Exercise:
Show each line of the records in which the word "table" occurs.

[Entries taken from a collection]
**********

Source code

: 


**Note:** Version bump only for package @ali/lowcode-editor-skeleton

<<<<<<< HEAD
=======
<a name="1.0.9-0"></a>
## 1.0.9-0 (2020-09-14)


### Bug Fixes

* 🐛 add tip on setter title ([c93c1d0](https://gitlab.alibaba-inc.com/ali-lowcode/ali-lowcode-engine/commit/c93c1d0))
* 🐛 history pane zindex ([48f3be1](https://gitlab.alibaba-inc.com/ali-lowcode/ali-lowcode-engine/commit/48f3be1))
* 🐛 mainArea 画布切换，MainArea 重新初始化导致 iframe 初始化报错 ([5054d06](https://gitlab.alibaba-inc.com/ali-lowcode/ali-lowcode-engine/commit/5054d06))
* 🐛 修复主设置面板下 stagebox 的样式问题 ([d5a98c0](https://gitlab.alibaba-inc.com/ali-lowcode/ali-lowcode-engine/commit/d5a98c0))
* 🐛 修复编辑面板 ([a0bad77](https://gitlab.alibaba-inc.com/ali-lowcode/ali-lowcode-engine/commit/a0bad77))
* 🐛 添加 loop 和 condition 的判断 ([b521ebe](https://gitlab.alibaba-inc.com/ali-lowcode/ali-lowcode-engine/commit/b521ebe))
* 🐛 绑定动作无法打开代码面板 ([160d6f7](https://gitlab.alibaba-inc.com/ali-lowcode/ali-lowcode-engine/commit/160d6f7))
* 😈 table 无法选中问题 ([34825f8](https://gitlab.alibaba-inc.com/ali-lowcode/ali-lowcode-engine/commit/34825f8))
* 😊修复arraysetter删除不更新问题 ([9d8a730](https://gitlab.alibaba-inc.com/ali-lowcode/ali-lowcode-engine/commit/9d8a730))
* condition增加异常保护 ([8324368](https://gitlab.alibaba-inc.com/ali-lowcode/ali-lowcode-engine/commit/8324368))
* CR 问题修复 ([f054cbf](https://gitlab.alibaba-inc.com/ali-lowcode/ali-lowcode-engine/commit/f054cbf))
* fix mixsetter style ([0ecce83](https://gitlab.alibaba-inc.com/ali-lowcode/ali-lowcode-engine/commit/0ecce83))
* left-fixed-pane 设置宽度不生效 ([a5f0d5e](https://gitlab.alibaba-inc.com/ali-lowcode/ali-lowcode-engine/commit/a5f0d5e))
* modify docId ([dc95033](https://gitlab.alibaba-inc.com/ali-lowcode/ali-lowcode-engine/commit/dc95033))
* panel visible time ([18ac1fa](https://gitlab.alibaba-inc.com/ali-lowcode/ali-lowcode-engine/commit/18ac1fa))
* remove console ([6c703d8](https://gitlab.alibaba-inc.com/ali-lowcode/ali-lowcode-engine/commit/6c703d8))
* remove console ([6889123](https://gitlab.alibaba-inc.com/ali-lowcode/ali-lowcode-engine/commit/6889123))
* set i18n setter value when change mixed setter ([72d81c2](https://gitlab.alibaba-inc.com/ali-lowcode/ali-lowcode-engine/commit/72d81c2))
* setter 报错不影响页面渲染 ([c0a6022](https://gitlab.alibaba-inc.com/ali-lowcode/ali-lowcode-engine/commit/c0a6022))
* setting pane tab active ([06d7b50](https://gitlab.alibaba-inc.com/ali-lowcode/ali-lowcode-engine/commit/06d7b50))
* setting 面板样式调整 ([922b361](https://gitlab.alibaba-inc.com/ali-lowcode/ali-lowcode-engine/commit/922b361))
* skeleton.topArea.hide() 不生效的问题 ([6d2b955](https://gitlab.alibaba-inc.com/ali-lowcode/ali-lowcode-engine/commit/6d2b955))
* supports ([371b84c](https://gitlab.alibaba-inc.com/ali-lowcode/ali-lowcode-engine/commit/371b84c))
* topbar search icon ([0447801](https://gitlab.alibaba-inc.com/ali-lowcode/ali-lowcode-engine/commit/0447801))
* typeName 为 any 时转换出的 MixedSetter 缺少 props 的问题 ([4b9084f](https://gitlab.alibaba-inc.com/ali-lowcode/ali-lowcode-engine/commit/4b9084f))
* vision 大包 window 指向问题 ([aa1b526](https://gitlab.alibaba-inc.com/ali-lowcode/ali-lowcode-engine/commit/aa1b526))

**********

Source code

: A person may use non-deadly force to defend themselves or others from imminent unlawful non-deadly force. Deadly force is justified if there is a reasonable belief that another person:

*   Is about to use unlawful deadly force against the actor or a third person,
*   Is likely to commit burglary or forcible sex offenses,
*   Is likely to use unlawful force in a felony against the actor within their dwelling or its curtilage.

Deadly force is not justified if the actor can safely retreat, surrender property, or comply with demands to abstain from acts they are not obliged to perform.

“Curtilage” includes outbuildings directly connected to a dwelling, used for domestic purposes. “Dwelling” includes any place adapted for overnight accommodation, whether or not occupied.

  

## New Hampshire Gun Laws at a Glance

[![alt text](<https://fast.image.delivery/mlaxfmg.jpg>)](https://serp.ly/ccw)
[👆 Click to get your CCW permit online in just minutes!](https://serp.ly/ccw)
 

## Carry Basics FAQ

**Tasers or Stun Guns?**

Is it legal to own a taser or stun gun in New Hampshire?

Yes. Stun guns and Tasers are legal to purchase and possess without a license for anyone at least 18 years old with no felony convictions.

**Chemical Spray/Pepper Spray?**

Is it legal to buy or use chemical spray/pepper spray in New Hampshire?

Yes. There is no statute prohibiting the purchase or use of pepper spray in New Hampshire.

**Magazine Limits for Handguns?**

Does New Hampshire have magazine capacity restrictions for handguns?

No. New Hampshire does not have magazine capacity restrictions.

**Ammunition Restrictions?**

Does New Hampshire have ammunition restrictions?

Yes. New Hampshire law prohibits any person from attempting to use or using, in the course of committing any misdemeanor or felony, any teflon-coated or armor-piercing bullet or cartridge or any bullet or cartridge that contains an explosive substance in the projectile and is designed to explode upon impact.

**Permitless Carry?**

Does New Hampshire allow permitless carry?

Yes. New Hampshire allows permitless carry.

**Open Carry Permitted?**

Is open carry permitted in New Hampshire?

**********

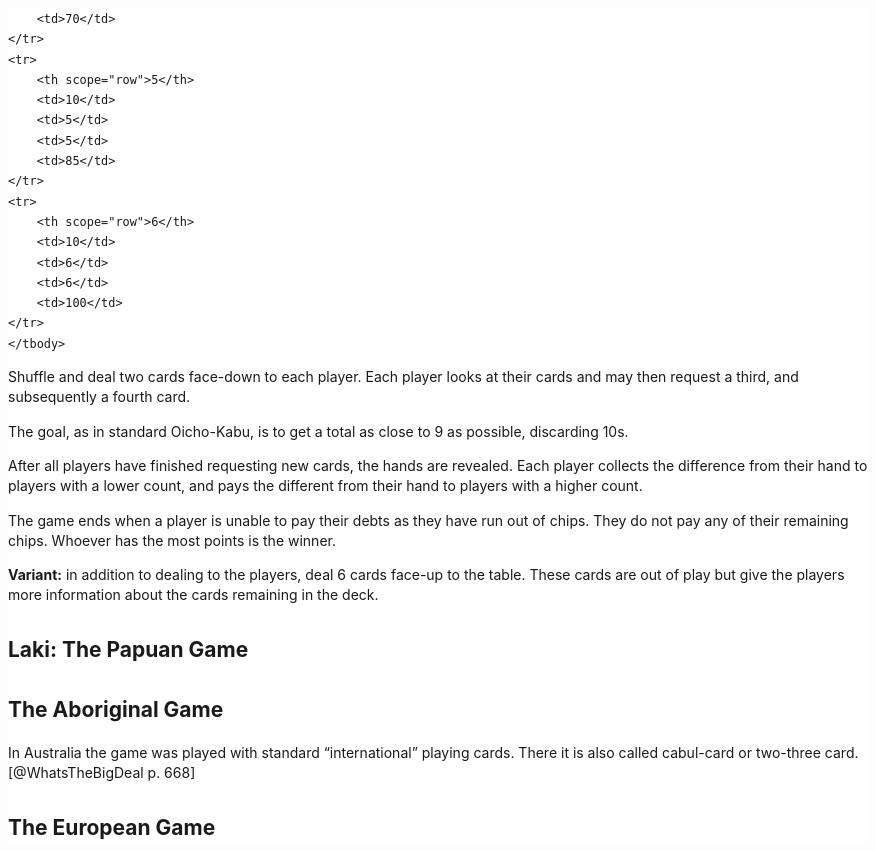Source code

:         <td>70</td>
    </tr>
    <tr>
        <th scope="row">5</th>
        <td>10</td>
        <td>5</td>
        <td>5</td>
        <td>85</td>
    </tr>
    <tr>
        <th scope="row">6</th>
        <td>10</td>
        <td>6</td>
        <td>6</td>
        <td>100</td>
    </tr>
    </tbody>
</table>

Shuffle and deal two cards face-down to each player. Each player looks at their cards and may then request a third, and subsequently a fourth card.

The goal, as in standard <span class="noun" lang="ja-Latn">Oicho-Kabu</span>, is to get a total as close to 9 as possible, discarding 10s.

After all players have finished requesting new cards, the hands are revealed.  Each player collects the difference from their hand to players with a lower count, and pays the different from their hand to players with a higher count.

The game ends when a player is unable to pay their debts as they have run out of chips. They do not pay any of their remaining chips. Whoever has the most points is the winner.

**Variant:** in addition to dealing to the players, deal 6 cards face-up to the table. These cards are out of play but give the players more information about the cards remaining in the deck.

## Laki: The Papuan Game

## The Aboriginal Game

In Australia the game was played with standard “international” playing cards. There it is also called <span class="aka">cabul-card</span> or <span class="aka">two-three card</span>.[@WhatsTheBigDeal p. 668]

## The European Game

**********

Result of this task:
* 😈 table 无法选中问题 ([34825f8](https://gitlab.alibaba-inc.com/ali-lowcode/ali-lowcode-engine/commit/34825f8))
</table>
**Variant:** in addition to dealing to the players, deal 6 cards face-up to the table. These cards are out of play but give the players more information about the cards remaining in the deck.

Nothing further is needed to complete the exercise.